PASSAGE —
::::::::::
Re: [PATCH 4/7] gpu: nova-core: falcon: use dma::Coherent

From: Gary Guo

Date: Thu Mar 26 2026 - 11:59:38 EST

On Thu Mar 26, 2026 at 3:04 PM GMT, Alexandre Courbot wrote:
> On Wed Mar 25, 2026 at 11:14 AM JST, Eliot Courtney wrote:
>> On Sat Mar 21, 2026 at 10:36 PM JST, Alexandre Courbot wrote:
>>> Replace the nova-core local `DmaObject` with a `Coherent` that can
>>> fulfill the same role.
>>>
>>> Signed-off-by: Alexandre Courbot <acourbot@xxxxxxxxxx>
>>> ---
>>> drivers/gpu/nova-core/falcon.rs | 6 +++---
>>> 1 file changed, 3 insertions(+), 3 deletions(-)
>>>
>>> diff --git a/drivers/gpu/nova-core/falcon.rs b/drivers/gpu/nova-core/falcon.rs
>>> index 5bf8da8760bf..f6239c44dd80 100644
>>> --- a/drivers/gpu/nova-core/falcon.rs
>>> +++ b/drivers/gpu/nova-core/falcon.rs
>>> @@ -10,6 +10,7 @@
>>> Device, //
>>> },
>>> dma::{
>>> + Coherent,
>>> DmaAddress,
>>> DmaMask, //
>>> },
>>> @@ -20,7 +21,6 @@
>>> };
>>>
>>> use crate::{
>>> - dma::DmaObject,
>>> driver::Bar0,
>>> falcon::hal::LoadMethod,
>>> gpu::Chipset,
>>> @@ -636,7 +636,7 @@ pub(crate) fn pio_load<F: FalconFirmware<Target = E> + FalconPioLoadable>(
>>> fn dma_wr(
>>> &self,
>>> bar: &Bar0,
>>> - dma_obj: &DmaObject,
>>> + dma_obj: &Coherent<[u8]>,
>>> target_mem: FalconMem,
>>> load_offsets: FalconDmaLoadTarget,
>>> ) -> Result {
>>> @@ -740,7 +740,7 @@ fn dma_load<F: FalconFirmware<Target = E> + FalconDmaLoadable>(
>>> fw: &F,
>>> ) -> Result {
>>> // Create DMA object with firmware content as the source of the DMA engine.
::::::::::
INFORMATION SUPPLIED —
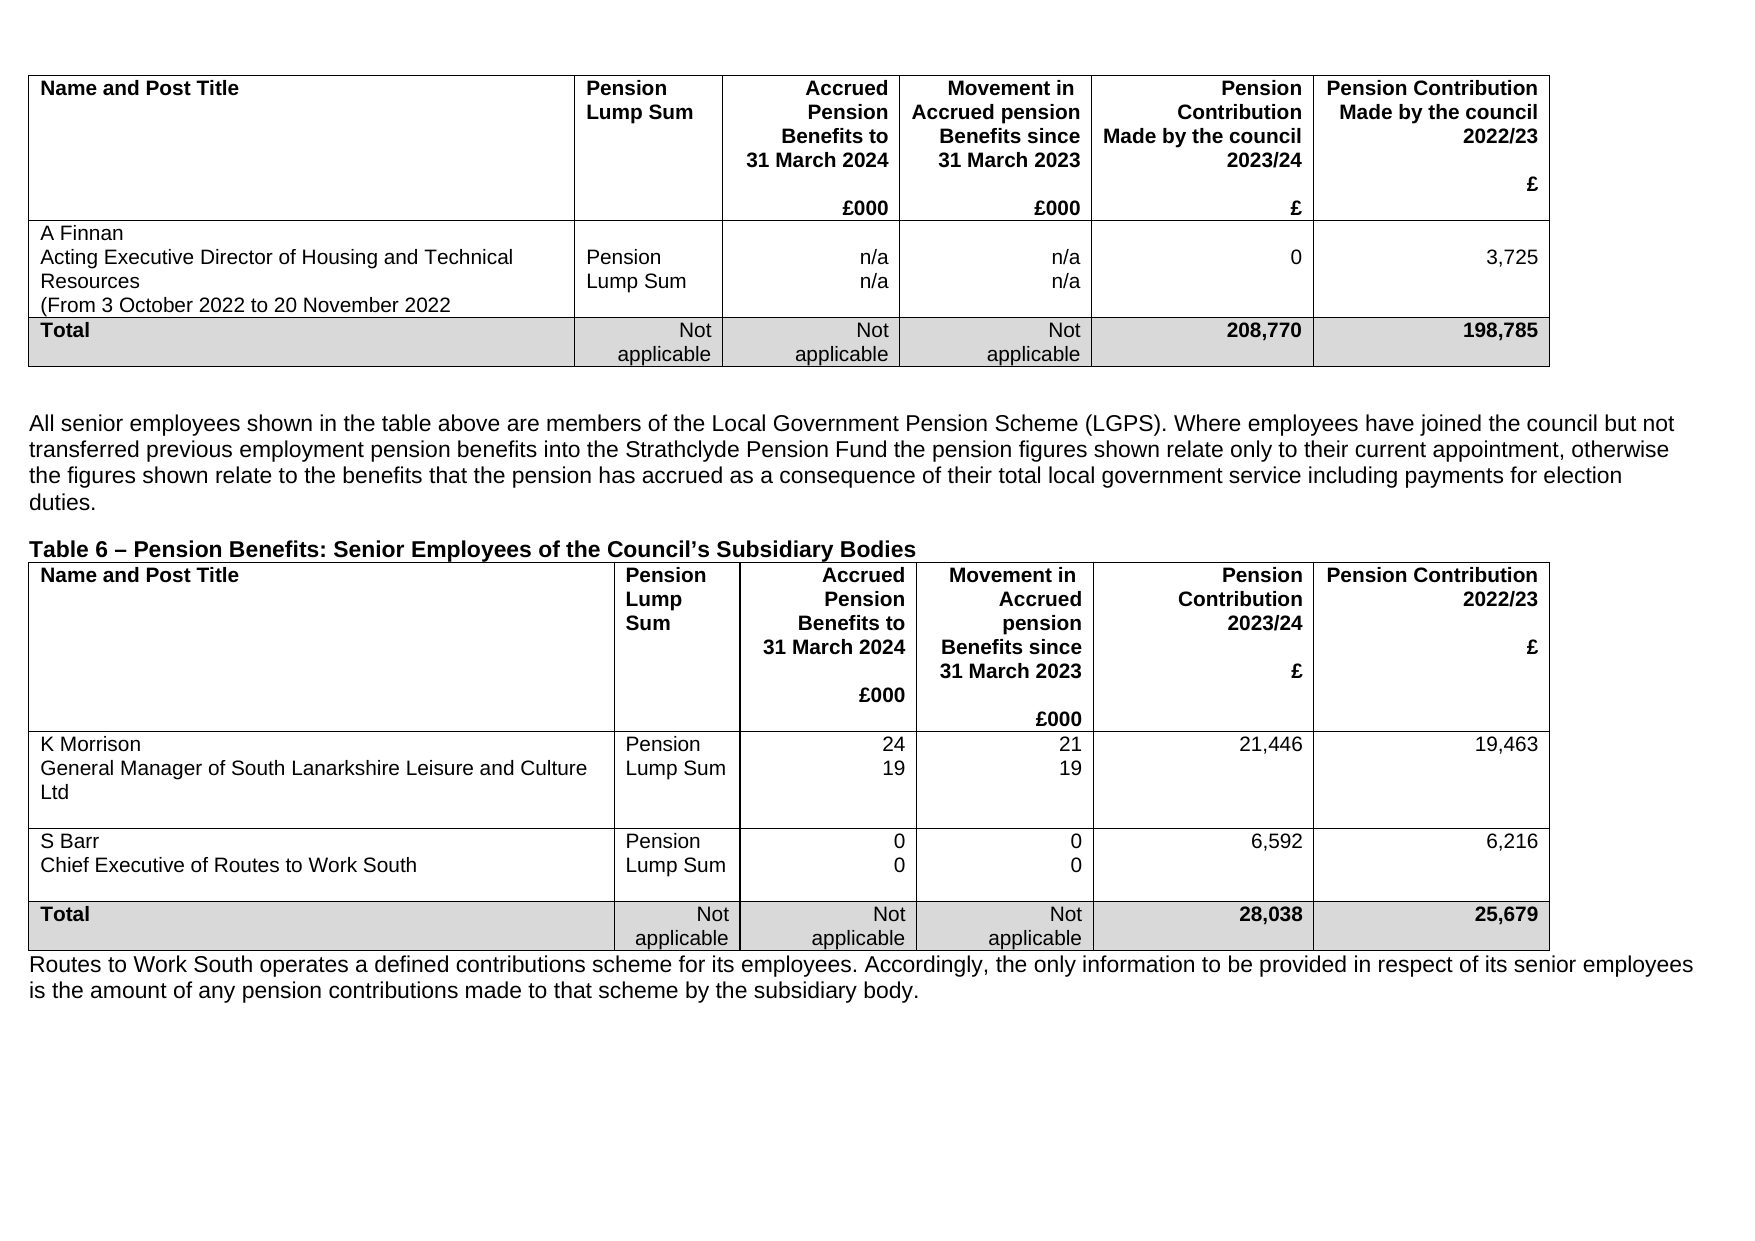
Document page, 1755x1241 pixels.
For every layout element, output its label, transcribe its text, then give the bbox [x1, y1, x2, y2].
::::::::::
REQUIRED TASKS —
1. Answer these questions about the nova-core patch email, each in a single line:
(a) Which nova-core local type does the patch replace?
(b) Which file does the patch change?
(c) After the change, what type does the `dma_obj` parameter of `dma_wr` take?
2. Summarize the nova-core patch email in two sentences.
3. Carry the nova-core patch email forward from its final line.

TASK ANSWERS —
1.
(a) `DmaObject`
(b) drivers/gpu/nova-core/falcon.rs
(c) `&Coherent<[u8]>`

2. In a reply dated March 26, 2026, Gary Guo quotes a patch by Alexandre Courbot that replaces the nova-core local `DmaObject` with a `Coherent` that can fulfill the same role. The patch touches only drivers/gpu/nova-core/falcon.rs, with three insertions and three deletions: it imports `Coherent`, drops the `dma::DmaObject` import, and changes the `dma_obj` parameter of `dma_wr` to `&Coherent<[u8]>`.

3.
>>> - let dma_obj = DmaObject::from_data(dev, fw.as_slice())?;
>>> + let dma_obj = Coherent::from_slice(dev, fw.as_slice(), GFP_KERNEL)?;
>>
>> Is it guaranteed that fw.as_slice() is a multiple of 256 in size?
>> In `dma_wr` it breaks this up into 256 byte transfers. Since this
>> no longer pads out to a page boundary, it means that it could now error
>> (around "DMA transfer goes beyond range of DMA object") if the Dmem
>> section's size is not divisible by 256. But tbh, I find it odd that
>> `dma_wr` doesn't check that FalconDmaLoadTarget's length is a
>> multiple of 256 anyway, because it looks like it'll write a bunch of
>> unrelated bytes (since it rounds up to the nearest 256 to copy).
>>
>> Maybe we should enforce that `FalconDmaLoadTarget` length is divisible
>> by 256?
>>
>> For this series if for all firmwares it's divisible by 256 then I think
>> it's fine to leave this as is for now, but I do find the lack of
>> checking in `dma_wr` (or anywhere else for FalconDmaLoadTarget) a bit
>> odd.
>
> All coherent allocations are page-aligned (and use full pages), so we
> are safe in terms of overflows.

Let's not rely on this behaviour. There is no guarantee on what's at the end
of allocation whatsoever. There's no guarantee that it will be initialized.
Even with __GFP_ZERO only the size provided will be zeroed.

If the GPU is going to read beyond ranges covered by `Coherent` (not just rely
on the alignment), let's align up the allocation.

>
> Also `dma_wr` uses `div_ceil(256)` which will skip the last data block
> entirely if it is not a multiple of 256. It might be a bit more robust
> to explicitly check that the size is a multiple of 256 and return an
> error if that is not the case indeed.

div_ceil will not skip the last block, it will over-read beyond the end.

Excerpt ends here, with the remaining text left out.